Jauss mentioned that if he needed to throw that many pitches from a 60-foot, 6-inch mound, he might do it, “so long as it was a BP.”
However even the pseudo-game scenario this hypothetical calls for comes with variables.
“The mound slope makes it harder in your physique — not your arm, however the physique,” Jauss mentioned. He gleefully recounted watching Kevin Brown throw a 70-pitch bullpen within the basement of Camden Yards throughout a rain delay in lower than 10 minutes with out even respiratory closely, a feat Jauss attributes to Brown’s unbelievable health and conditioning. However as soon as the physique will get drained, the arm follows.

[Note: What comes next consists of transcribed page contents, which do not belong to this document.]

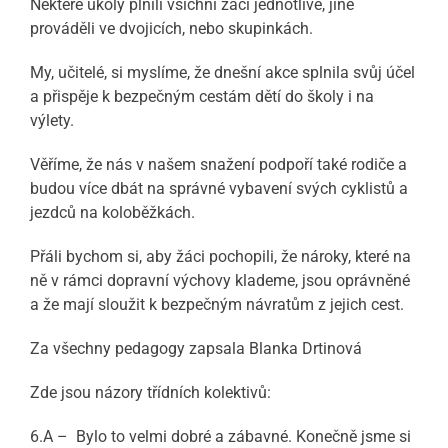
Některé úkoly plnili všichni žáci jednotlivě, jiné
prováděli ve dvojicích, nebo skupinkách.
My, učitelé, si myslíme, že dnešní akce splnila svůj účel
a přispěje k bezpečným cestám dětí do školy i na
výlety.
Věříme, že nás v našem snažení podpoří také rodiče a
budou více dbát na správné vybavení svých cyklistů a
jezdců na koloběžkách.
Přáli bychom si, aby žáci pochopili, že nároky, které na
ně v rámci dopravní výchovy klademe, jsou oprávněné
a že mají sloužit k bezpečným návratům z jejich cest.
Za všechny pedagogy zapsala Blanka Drtinová
Zde jsou názory třídních kolektivů:
6.A – Bylo to velmi dobré a zábavné. Konečně jsme si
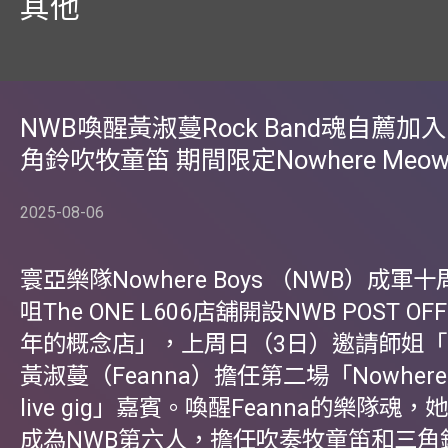
其他
NWB喚醒黃淑蔓Rock Band魂自薦加入
角鈴吹牧童笛 期間限定Nowhere Meo
2025-08-06
寰亞樂隊Nowhere Boys （NWB）成
咀The ONE L606店舖開設NWB POST O
年的概念店」，上周日（3日）邀請師姐
黃淑蔓（Feanna）擔任第二場「Nowhere Bo
live gig」嘉賓。喚醒Feanna的樂隊魂
成為NWB第六人，擔任吹奏牧童笛和三角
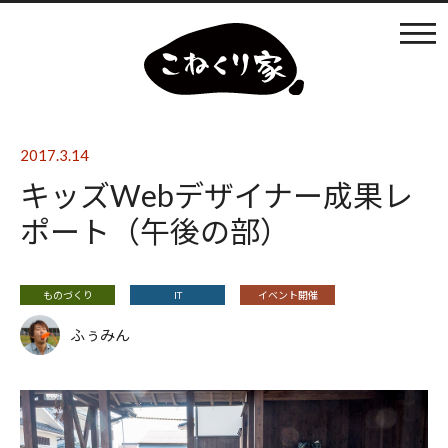
カフェ利用
店内の様子
2017.3.14
キッズWebデザイナー成果レ
ものづくり
ポート（午後の部）
まなびば
ものづくり
IT
イベント開催
ふぅみん
イベントの開催
日々のブログ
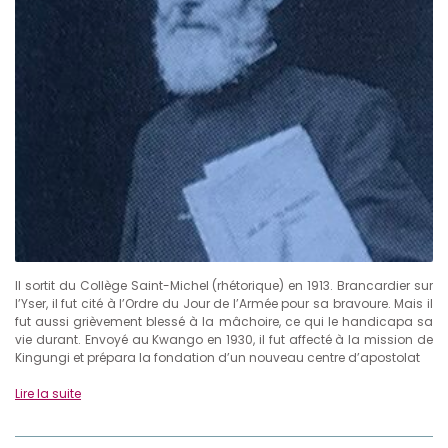
Il sortit du Collège Saint-Michel (rhétorique) en 1913. Brancardier sur
l’Yser, il fut cité à l’Ordre du Jour de l’Armée pour sa bravoure. Mais il
fut aussi grièvement blessé à la mâchoire, ce qui le handicapa sa
vie durant. Envoyé au Kwango en 1930, il fut affecté à la mission de
Kingungi et prépara la fondation d’un nouveau centre d’apostolat
Lire la suite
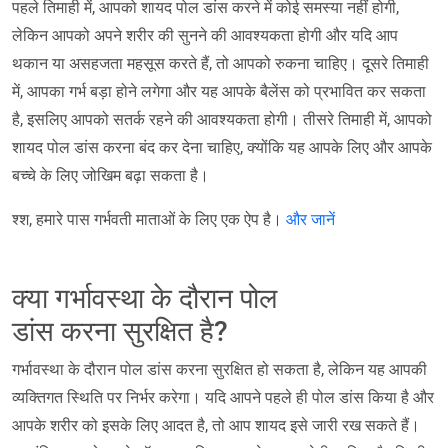
पहले तिमाही में, आपको शायद पोल डांस करने में कोई समस्या नहीं होगी,
लेकिन आपको अपने शरीर की सुनने की आवश्यकता होगी और यदि आप
थकान या असहजता महसूस करते हैं, तो आपको रुकना चाहिए। दूसरे तिमाही
में, आपका गर्भ बड़ा होने लगेगा और यह आपके बैलेंस को प्रभावित कर सकता
है, इसलिए आपको सतर्क रहने की आवश्यकता होगी। तीसरे तिमाही में, आपको
शायद पोल डांस करना बंद कर देना चाहिए, क्योंकि यह आपके लिए और आपके
बच्चे के लिए जोखिम बढ़ा सकता है।
श्श, हमारे पास गर्भवती माताओं के लिए एक ऐप है।
और जानें
क्या गर्भावस्था के दौरान पोल
डांस करना सुरक्षित है?
गर्भावस्था के दौरान पोल डांस करना सुरक्षित हो सकता है, लेकिन यह आपकी
व्यक्तिगत स्थिति पर निर्भर करेगा। यदि आपने पहले ही पोल डांस किया है और
आपके शरीर को इसके लिए आदत है, तो आप शायद इसे जारी रख सकते हैं।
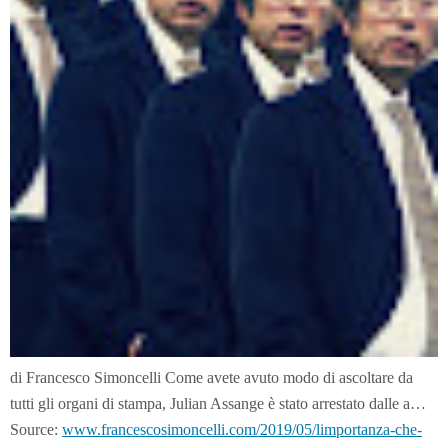
di Francesco Simoncelli Come avete avuto modo di ascoltare da
tutti gli organi di stampa, Julian Assange è stato arrestato dalle a…
Source:
www.francescosimoncelli.com/2019/05/limportanza-che-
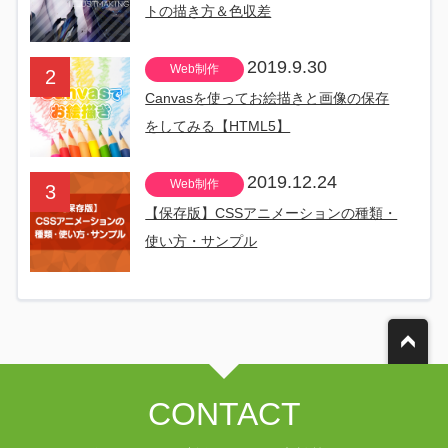
トの描き方＆色収差
2019.9.30
Web制作
Canvasを使ってお絵描きと画像の保存
をしてみる【HTML5】
2019.12.24
Web制作
【保存版】CSSアニメーションの種類・
使い方・サンプル
CONTACT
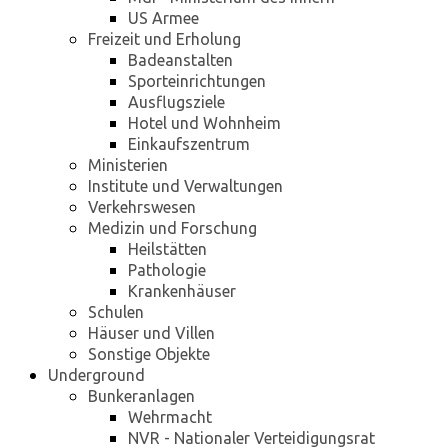
US Armee
Freizeit und Erholung
Badeanstalten
Sporteinrichtungen
Ausflugsziele
Hotel und Wohnheim
Einkaufszentrum
Ministerien
Institute und Verwaltungen
Verkehrswesen
Medizin und Forschung
Heilstätten
Pathologie
Krankenhäuser
Schulen
Häuser und Villen
Sonstige Objekte
Underground
Bunkeranlagen
Wehrmacht
NVR - Nationaler Verteidigungsrat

“Regardless that you’re not going to full effort, it’s nonetheless making an attempt to repeat the identical factor continuously all through the sport,” Barnes mentioned. “I believe that will be the place the difficulty is — when your legs begin getting drained. Does your arm catch up? It’d be slightly tougher than lots of people suppose.”
Each pitcher I talked to appeared to a minimum of discover the query amusing, I believe partly as a result of pitchers have a tendency to like nerding about their craft, and partly as a result of everybody likes to ponder a daft hypothetical. However there was additionally an undercurrent of “I wager you may’t do that” inherent within the query, and that raises the aggressive hackles of an athlete and conjures up them to wager that they might throw six weeks’ value of strikes in a day. No one ever ate 50 eggs, and so forth.
“I used to be there in Pittsburgh when Joe Musgrove began the sport with 21 straight strikes,” Jauss mentioned. “Gamers can do greater than they suppose once they don’t should maintain a operating sport, change their movement, change their timing, their supply.”
The one solution to discover out for positive is to strive.
“It’d be attention-grabbing if somebody really would do it,” Barnes mentioned. “I’m curious what route they’d go along with it, like in the event that they’d attempt to do it unexpectedly, or take breaks, and the way profitable they’re at really attending to [900 strikes].”
Maybe he’d prefer to be the one to strive, I instructed.
Barnes laughed and walked off. I suppose I’m not getting these factors again in any case.